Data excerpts
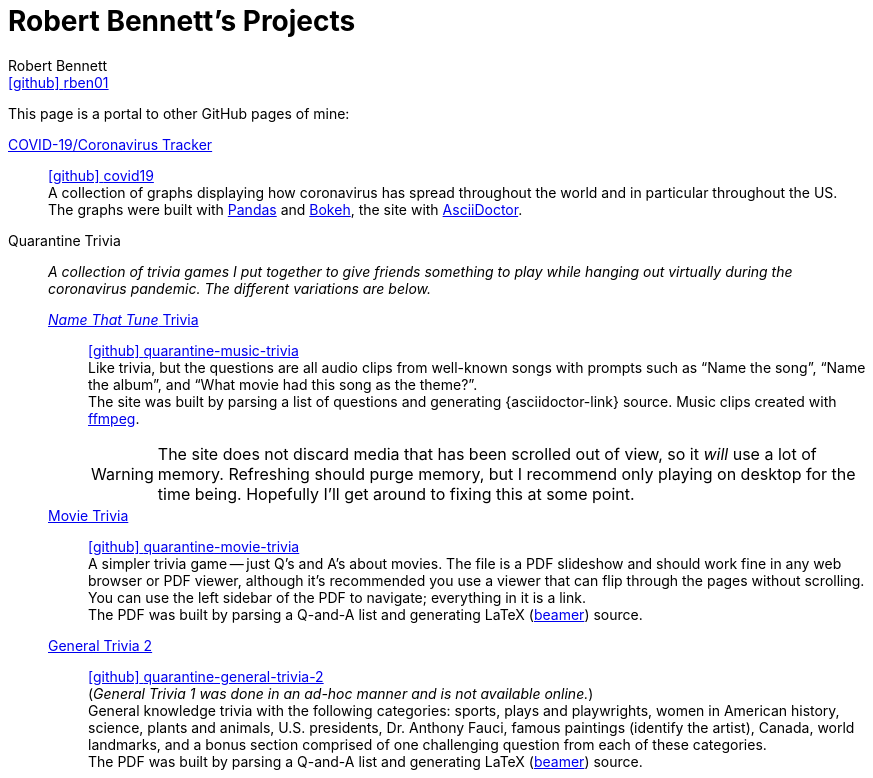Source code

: = Robert Bennett's Projects
:author: Robert Bennett
:user: rben01
:github-site: link:https://github.com
:github-user: {github-site}/{user}
:github-icon-in-link: icon:github[]{nbsp},role="no-underline"
:email: {github-user}[{github-icon-in-link}]{github-user}[{user}]
:docinfo: shared-head
:description: My GitHub Pages home page, linking to my other pages.
:stylesheet: styles/homepage.css
:nofooter:
:linkcss!:
:icons: font
:hide-uri-scheme:
:name-covid: covid19
:repo-covid: {github-user}/{name-covid}
:github-pages-root: https://rben01.github.io
:name-quarantine-music-trivia: quarantine-music-trivia
:repo-quarantine-music-trivia: {github-user}/{name-quarantine-music-trivia}
:name-quarantine-movie-trivia: quarantine-movie-trivia
:repo-quarantine-movie-trivia: {github-user}/{name-quarantine-movie-trivia}
:name-quarantine-general-trivia-2: quarantine-general-trivia-2
:repo-quarantine-general-trivia-2: {github-user}/{name-quarantine-general-trivia-2}
:resource-link-asciidoctor: link:https://asciidoctor.org[AsciiDoctor]
:resource-link-beamer: http://tug.ctan.org/macros/latex/contrib/beamer/doc/beameruserguide.pdf[beamer]
:resource-link-pandas: https://pandas.pydata.org[Pandas]
:resource-link-matplotlib: https://matplotlib.org[Matplotlib]
:resource-link-bokeh: https://bokeh.org[Bokeh]
:resource-link-ffmpeg: https://ffmpeg.org[ffmpeg]

// best themes: adoc-rubygems, boot-readable, boot-cosmo, plain
// (homepage.css is based off adoc-rubygems)
// Good favicon fonts: Asar
// https://favicon.io/favicon-generator/?t=rb&ff=Abel&fs=120&fc=%23011&b=rounded&bc=%23FFF


[.lead]
This page is a portal to other GitHub pages of mine:


https://rben01.github.io/covid19/[COVID-19/Coronavirus Tracker]::
{repo-covid}[{github-icon-in-link}]{repo-covid}[{name-covid}] +
A collection of graphs displaying how coronavirus has spread throughout the world and in particular throughout the US. +
The graphs were built with {resource-link-pandas} and {resource-link-bokeh}, the site with {resource-link-asciidoctor}.
Quarantine Trivia::
__A collection of trivia games I put together to give friends something to play while hanging out virtually during the coronavirus pandemic. The different variations are below.__

{github-pages-root}/quarantine-music-trivia/[__Name That Tune__ Trivia]:::
{repo-quarantine-music-trivia}[{github-icon-in-link}]{repo-quarantine-music-trivia}[{name-quarantine-music-trivia}] +
Like trivia, but the questions are all audio clips from well-known songs with prompts such as "`Name the song`", "`Name the album`", and "`What movie had this song as the theme?`". +
The site was built by parsing a list of questions and generating {asciidoctor-link} source. Music clips created with {resource-link-ffmpeg}.
+
[WARNING]
--
The site does not discard media that has been scrolled out of view, so it _will_ use a lot of memory.
Refreshing should purge memory, but I recommend only playing on desktop for the time being.
Hopefully I'll get around to fixing this at some point.
--

{github-pages-root}/quarantine-movie-trivia/LaTeX/movie_trivia.pdf[Movie Trivia]:::
{repo-quarantine-movie-trivia}[{github-icon-in-link}]{repo-quarantine-movie-trivia}[{name-quarantine-movie-trivia}] +
A simpler trivia game -- just Q's and A's about movies.
The file is a PDF slideshow and should work fine in any web browser or PDF viewer, although it's recommended you use a viewer that can flip through the pages without scrolling.
You can use the left sidebar of the PDF to navigate; everything in it is a link. +
The PDF was built by parsing a Q-and-A list and generating LaTeX ({resource-link-beamer}) source.

{github-pages-root}/quarantine-general-trivia-2/LaTeX/general_trivia.pdf[General Trivia 2]:::
{repo-quarantine-general-trivia-2}[{github-icon-in-link}]{repo-quarantine-general-trivia-2}[{name-quarantine-general-trivia-2}] +
(__General Trivia 1 was done in an ad-hoc manner and is not available online.__) +
General knowledge trivia with the following categories: sports, plays and playwrights, women in American history, science, plants and animals, U.S. presidents, Dr. Anthony Fauci, famous paintings (identify the artist), Canada, world landmarks, and a bonus section comprised of one challenging question from each of these categories. +
The PDF was built by parsing a Q-and-A list and generating LaTeX ({resource-link-beamer}) source.
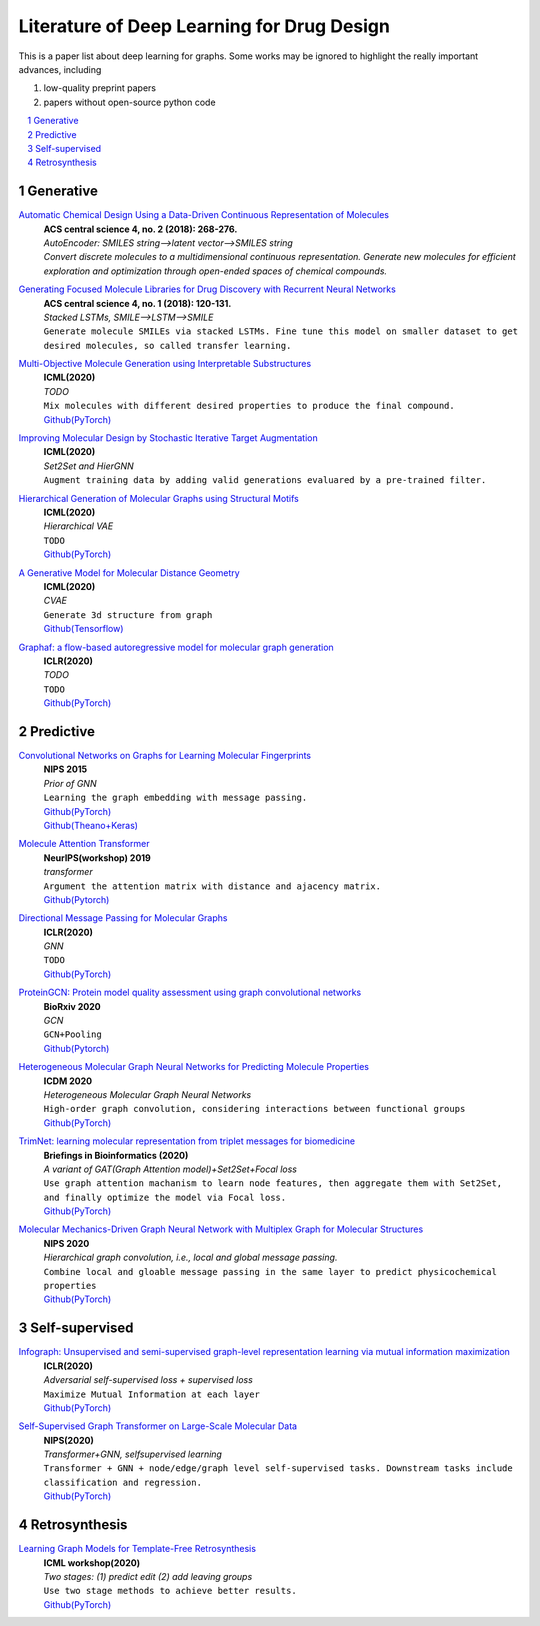 Literature of Deep Learning for Drug Design
*******************************************

This is a paper list about deep learning for graphs. Some works may be ignored to highlight the really important advances, including

#. low-quality preprint papers
#. papers without open-source python code


.. contents::
    :local:
    :depth: 2

.. sectnum::
    :depth: 2

.. role:: venue(strong)
.. role:: model(emphasis)
.. role:: content(literal)



Generative
===========

`Automatic Chemical Design Using a Data-Driven Continuous Representation of Molecules <https://pubs.acs.org/doi/pdf/10.1021/acscentsci.7b00572>`_
    | :venue:`ACS central science 4, no. 2 (2018): 268-276.`
    | `AutoEncoder: SMILES string-->latent vector-->SMILES string`
    | `Convert discrete molecules to a multidimensional continuous representation. Generate new molecules for efficient exploration and optimization through open-ended spaces of chemical compounds.`


`Generating Focused Molecule Libraries for Drug Discovery with Recurrent Neural Networks <https://pubs.acs.org/doi/full/10.1021%2Facscentsci.7b00512>`_
    | :venue:`ACS central science 4, no. 1 (2018): 120-131.`
    | :model:`Stacked LSTMs, SMILE-->LSTM-->SMILE`
    | :content:`Generate molecule SMILEs via stacked LSTMs. Fine tune this model on smaller dataset to get desired molecules, so called transfer learning.`


`Multi-Objective Molecule Generation using Interpretable Substructures <https://arxiv.org/pdf/2002.03244.pdf>`_
    | :venue:`ICML(2020)`
    | :model:`TODO`
    | :content:`Mix molecules with different desired properties to produce the final compound.`
    | `Github(PyTorch) <https://github.com/wengong-jin/multiobj-rationale>`__


`Improving Molecular Design by Stochastic Iterative Target Augmentation <https://arxiv.org/pdf/2002.04720.pdf>`_
    | :venue:`ICML(2020)`
    | :model:`Set2Set and HierGNN`
    | :content:`Augment training data by adding valid generations evaluared by a pre-trained filter.`


`Hierarchical Generation of Molecular Graphs using Structural Motifs <https://arxiv.org/pdf/2002.03230.pdf>`_
    | :venue:`ICML(2020)`
    | :model:`Hierarchical VAE`
    | :content:`TODO`
    | `Github(PyTorch) <https://github.com/wengong-jin/hgraph2graph>`__


`A Generative Model for Molecular Distance Geometry <https://arxiv.org/pdf/1909.11459.pdf>`_
    | :venue:`ICML(2020)`
    | :model:`CVAE`
    | :content:`Generate 3d structure from graph`
    | `Github(Tensorflow) <https://github.com/gncs/graphdg>`__


`Graphaf: a flow-based autoregressive model for molecular graph generation <https://arxiv.org/pdf/2001.09382.pdf>`_
    | :venue:`ICLR(2020)`
    | :model:`TODO`
    | :content:`TODO`
    | `Github(PyTorch) <https://github.com/DeepGraphLearning/GraphAF>`__


Predictive
===========

`Convolutional Networks on Graphs for Learning Molecular Fingerprints <https://arxiv.org/abs/1509.09292>`_
    | :venue:`NIPS 2015`
    | :model:`Prior of GNN`
    | :content:`Learning the graph embedding with message passing.`
    | `Github(PyTorch) <https://github.com/aksub99/molecular-vae>`__
    | `Github(Theano+Keras) <https://github.com/HIPS/molecule-autoencoder>`__


`Molecule Attention Transformer <https://arxiv.org/pdf/2002.08264.pdf>`_
    | :venue:`NeurIPS(workshop) 2019`
    | :model:`transformer`
    | :content:`Argument the attention matrix with distance and ajacency matrix.`
    | `Github(Pytorch) <https://github.com/ardigen/MAT>`__


`Directional Message Passing for Molecular Graphs <https://arxiv.org/pdf/2003.03123.pdf>`__
    | :venue:`ICLR(2020)`
    | :model:`GNN`
    | :content:`TODO`
    | `Github(PyTorch) <https://github.com/klicperajo/dimenet>`__


`ProteinGCN: Protein model quality assessment using graph convolutional networks <https://www.biorxiv.org/content/biorxiv/early/2020/04/07/2020.04.06.028266.full.pdf>`__
    | :venue:`BioRxiv 2020`
    | :model:`GCN`
    | :content:`GCN+Pooling`
    | `Github(Pytorch) <https://github.com/malllabiisc/ProteinGCN>`__


`Heterogeneous Molecular Graph Neural Networks for Predicting Molecule Properties <https://arxiv.org/pdf/2009.12710.pdf>`_
    | :venue:`ICDM 2020`
    | :model:`Heterogeneous Molecular Graph Neural Networks`
    | :content:`High-order graph convolution, considering interactions between functional groups`
    | `Github(PyTorch) <https://github.com/shuix007/HMGNN>`__


`TrimNet: learning molecular representation from triplet messages for biomedicine <https://academic.oup.com/bib/advance-article-abstract/doi/10.1093/bib/bbaa266/5955940>`_
    | :venue:`Briefings in Bioinformatics (2020)`
    | :model:`A variant of GAT(Graph Attention model)+Set2Set+Focal loss`
    | :content:`Use graph attention machanism to learn node features, then aggregate them with Set2Set, and finally optimize the model via Focal loss.`
    | `Github(PyTorch) <https://github.com/yvquanli/TrimNet>`__


`Molecular Mechanics-Driven Graph Neural Network with Multiplex Graph for Molecular Structures <https://arxiv.org/abs/2011.07457>`_
    | :venue:`NIPS 2020`
    | :model:`Hierarchical graph convolution, i.e., local and global message passing.`
    | :content:`Combine local and gloable message passing in the same layer to predict physicochemical properties`
    | `Github(PyTorch) <https://github.com/zetayue/MXMNet>`__



Self-supervised
================
`Infograph: Unsupervised and semi-supervised graph-level representation learning via mutual information maximization <https://arxiv.org/pdf/1908.01000.pdf>`_
    | :venue:`ICLR(2020)`
    | :model:`Adversarial self-supervised loss + supervised loss`
    | :content:`Maximize Mutual Information at each layer`
    | `Github(PyTorch) <https://github.com/fanyun-sun/InfoGraph>`__


`Self-Supervised Graph Transformer on Large-Scale Molecular Data <https://drug.ai.tencent.com/publications/GROVER.pdf>`_
    | :venue:`NIPS(2020)`
    | :model:`Transformer+GNN, selfsupervised learning`
    | :content:`Transformer + GNN + node/edge/graph level self-supervised tasks. Downstream tasks include classification and regression.`
    | `Github(PyTorch) <https://github.com/tencent-ailab/grover>`__


Retrosynthesis
==============

`Learning Graph Models for Template-Free Retrosynthesis <https://arxiv.org/pdf/2006.07038.pdf>`_
    | :venue:`ICML workshop(2020)`
    | :model:`Two stages: (1) predict edit (2) add leaving groups`
    | :content:`Use two stage methods to achieve better results.`
    | `Github(PyTorch) <https://github.com/uta-smile/RetroXpert>`__
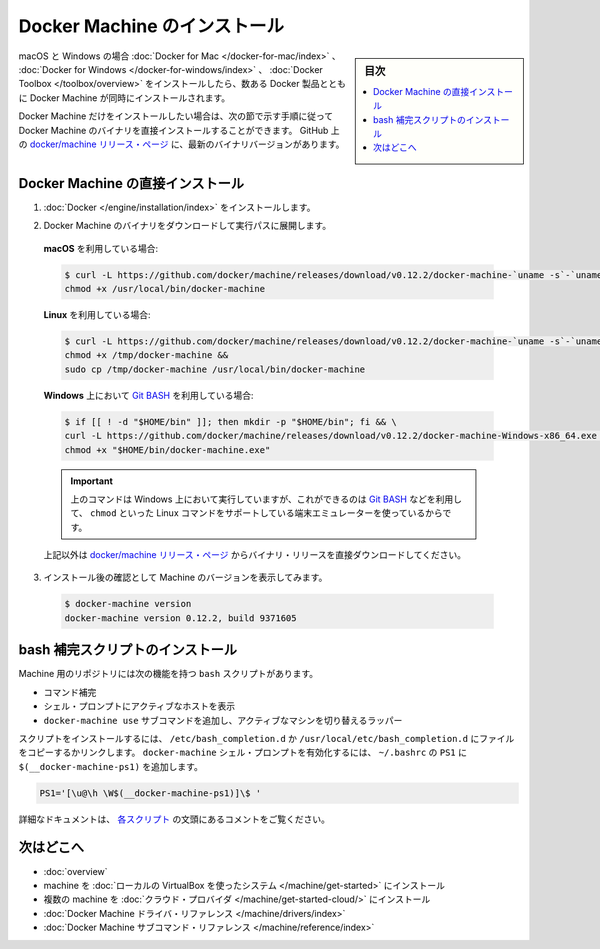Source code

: .. -*- coding: utf-8 -*-
.. URL: https://docs.docker.com/machine/install-machine/
.. SOURCE: https://github.com/docker/machine/blob/master/docs/install-machine.md
   doc version: 1.11
      https://github.com/docker/machine/commits/master/docs/install-machine.md
.. check date: 2016/04/28
.. Commits on Apr 22, 2016 a3af149774645d61187ab0989d1e5f103bf667ad
.. -------------------------------------------------------------------

.. Install Docker Machine

=======================================
Docker Machine のインストール
=======================================

.. sidebar:: 目次

   .. contents:: 
       :depth: 3
       :local:

.. On macOS and Windows, Machine is installed along with other Docker products when
   you install the [Docker for Mac](/docker-for-mac/index.md), [Docker for
   Windows](/docker-for-windows/index.md), or [Docker
   Toolbox](/toolbox/overview.md).

macOS と Windows の場合 :doc:`Docker for Mac </docker-for-mac/index>` 、 :doc:`Docker for Windows </docker-for-windows/index>` 、 :doc:`Docker Toolbox </toolbox/overview>` をインストールしたら、数ある Docker 製品とともに Docker Machine が同時にインストールされます。

.. If you want only Docker Machine, you can install the Machine binaries directly
   by following the instructions in the next section. You can find the latest
   versions of the binaries on the [docker/machine release
   page](https://github.com/docker/machine/releases/){: target="_blank" class="_" }
   on GitHub.

Docker Machine だけをインストールしたい場合は、次の節で示す手順に従って Docker Machine のバイナリを直接インストールすることができます。
GitHub 上の `docker/machine リリース・ページ <https://github.com/docker/machine/releases/>`_ に、最新のバイナリバージョンがあります。

.. ## Installing Machine directly

.. _installing-machine-directly:

Docker Machine の直接インストール
=================================

.. 1.  Install [Docker](/engine/installation/index.md){: target="_blank" class="_" }.

1.  :doc:`Docker </engine/installation/index>` をインストールします。

.. 2.  Download the Docker Machine binary and extract it to your PATH.

2.  Docker Machine のバイナリをダウンロードして実行パスに展開します。

   .. If you are running on **macOS**:

   **macOS** を利用している場合:

   ..  ```console
       $ curl -L https://github.com/docker/machine/releases/download/v{{machineversion}}/docker-machine-`uname -s`-`uname -m` >/usr/local/bin/docker-machine && \
     chmod +x /usr/local/bin/docker-machine
       ```

   .. code-block:: bash

      $ curl -L https://github.com/docker/machine/releases/download/v0.12.2/docker-machine-`uname -s`-`uname -m` >/usr/local/bin/docker-machine && \
      chmod +x /usr/local/bin/docker-machine

   .. If you are running on **Linux**:

   **Linux** を利用している場合:

   ..  ```console
       $ curl -L https://github.com/docker/machine/releases/download/v{{machineversion}}/docker-machine-`uname -s`-`uname -m` >/tmp/docker-machine &&
       chmod +x /tmp/docker-machine &&
       sudo cp /tmp/docker-machine /usr/local/bin/docker-machine
       ```

   .. code-block:: bash

      $ curl -L https://github.com/docker/machine/releases/download/v0.12.2/docker-machine-`uname -s`-`uname -m` >/tmp/docker-machine &&
      chmod +x /tmp/docker-machine &&
      sudo cp /tmp/docker-machine /usr/local/bin/docker-machine

   .. If you are running with **Windows** with [Git BASH](https://git-for-windows.github.io/){: target="_blank" class="_"}:

   **Windows** 上において `Git BASH <https://git-for-windows.github.io/>`_ を利用している場合:

   .. code-block:: bash

      $ if [[ ! -d "$HOME/bin" ]]; then mkdir -p "$HOME/bin"; fi && \
      curl -L https://github.com/docker/machine/releases/download/v0.12.2/docker-machine-Windows-x86_64.exe > "$HOME/bin/docker-machine.exe" && \
      chmod +x "$HOME/bin/docker-machine.exe"

   ..  > The above command will work on Windows only if you use a
       terminal emulater such as [Git BASH](https://git-for-windows.github.io/){: target="_blank" class="_"}, which supports Linux commands like `chmod`.
       {: .important}

   .. important::

      上のコマンドは Windows 上において実行していますが、これができるのは `Git BASH <https://git-for-windows.github.io/>`_ などを利用して、 ``chmod`` といった Linux コマンドをサポートしている端末エミュレーターを使っているからです。

   ..  Otherwise, download one of the releases from the [docker/machine release
       page](https://github.com/docker/machine/releases/){: target="_blank" class="_" } directly.

   上記以外は `docker/machine リリース・ページ <https://github.com/docker/machine/releases/>`_ からバイナリ・リリースを直接ダウンロードしてください。

.. 3.  Check the installation by displaying the Machine version:

3.  インストール後の確認として Machine のバージョンを表示してみます。

   ..      $ docker-machine version
           docker-machine version {{machineversion}}, build 9371605

   .. code-block:: bash

      $ docker-machine version
      docker-machine version 0.12.2, build 9371605

.. Installing bash completion scripts

bash 補完スクリプトのインストール
========================================

.. The Machine repository supplies several bash scripts that add features such as:

Machine 用のリポジトリには次の機能を持つ ``bash`` スクリプトがあります。

..    command completion
    a function that displays the active machine in your shell prompt
    a function wrapper that adds a docker-machine use subcommand to switch the active machine

* コマンド補完
* シェル・プロンプトにアクティブなホストを表示
* ``docker-machine use`` サブコマンドを追加し、アクティブなマシンを切り替えるラッパー

.. To install the scripts, copy or link them into your /etc/bash_completion.d or /usr/local/etc/bash_completion.d file. To enable the docker-machine shell prompt, add $(__docker-machine-ps1) to your PS1 setting in ~/.bashrc.

スクリプトをインストールするには、 ``/etc/bash_completion.d`` か ``/usr/local/etc/bash_completion.d`` にファイルをコピーするかリンクします。 ``docker-machine`` シェル・プロンプトを有効化するには、 ``~/.bashrc``  の ``PS1`` に ``$(__docker-machine-ps1)`` を追加します。

.. code-block:: bash

   PS1='[\u@\h \W$(__docker-machine-ps1)]\$ '

.. You can find additional documentation in the comments at the top of each script.

詳細なドキュメントは、 `各スクリプト <https://github.com/docker/machine/tree/master/contrib/completion/bash>`_ の文頭にあるコメントをご覧ください。

.. Where to go next

次はどこへ
==========

..    Docker Machine overview
    Docker Machine driver reference
    Docker Machine subcommand reference

* :doc:`overview`
* machine を :doc:`ローカルの VirtualBox を使ったシステム </machine/get-started>` にインストール
* 複数の machine を :doc:`クラウド・プロバイダ </machine/get-started-cloud/>` にインストール
* :doc:`Docker Machine ドライバ・リファレンス </machine/drivers/index>`
* :doc:`Docker Machine サブコマンド・リファレンス </machine/reference/index>`

.. seealso:: 

   Install Docker Machine
      https://docs.docker.com/machine/install-machine/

WORK ORDER
With the pictures omitted, set down each line exactly, starting at the first line of the records above and ending with the line that contains "The graphs were".

TASK SOLUTION
Source code

: = Robert Bennett's Projects
:author: Robert Bennett
:user: rben01
:github-site: link:https://github.com
:github-user: {github-site}/{user}
:github-icon-in-link: icon:github[]{nbsp},role="no-underline"
:email: {github-user}[{github-icon-in-link}]{github-user}[{user}]
:docinfo: shared-head
:description: My GitHub Pages home page, linking to my other pages.
:stylesheet: styles/homepage.css
:nofooter:
:linkcss!:
:icons: font
:hide-uri-scheme:
:name-covid: covid19
:repo-covid: {github-user}/{name-covid}
:github-pages-root: https://rben01.github.io
:name-quarantine-music-trivia: quarantine-music-trivia
:repo-quarantine-music-trivia: {github-user}/{name-quarantine-music-trivia}
:name-quarantine-movie-trivia: quarantine-movie-trivia
:repo-quarantine-movie-trivia: {github-user}/{name-quarantine-movie-trivia}
:name-quarantine-general-trivia-2: quarantine-general-trivia-2
:repo-quarantine-general-trivia-2: {github-user}/{name-quarantine-general-trivia-2}
:resource-link-asciidoctor: link:https://asciidoctor.org[AsciiDoctor]
:resource-link-beamer: http://tug.ctan.org/macros/latex/contrib/beamer/doc/beameruserguide.pdf[beamer]
:resource-link-pandas: https://pandas.pydata.org[Pandas]
:resource-link-matplotlib: https://matplotlib.org[Matplotlib]
:resource-link-bokeh: https://bokeh.org[Bokeh]
:resource-link-ffmpeg: https://ffmpeg.org[ffmpeg]

// best themes: adoc-rubygems, boot-readable, boot-cosmo, plain
// (homepage.css is based off adoc-rubygems)
// Good favicon fonts: Asar
// https://favicon.io/favicon-generator/?t=rb&ff=Abel&fs=120&fc=%23011&b=rounded&bc=%23FFF


[.lead]
This page is a portal to other GitHub pages of mine:


https://rben01.github.io/covid19/[COVID-19/Coronavirus Tracker]::
{repo-covid}[{github-icon-in-link}]{repo-covid}[{name-covid}] +
A collection of graphs displaying how coronavirus has spread throughout the world and in particular throughout the US. +
The graphs were built with {resource-link-pandas} and {resource-link-bokeh}, the site with {resource-link-asciidoctor}.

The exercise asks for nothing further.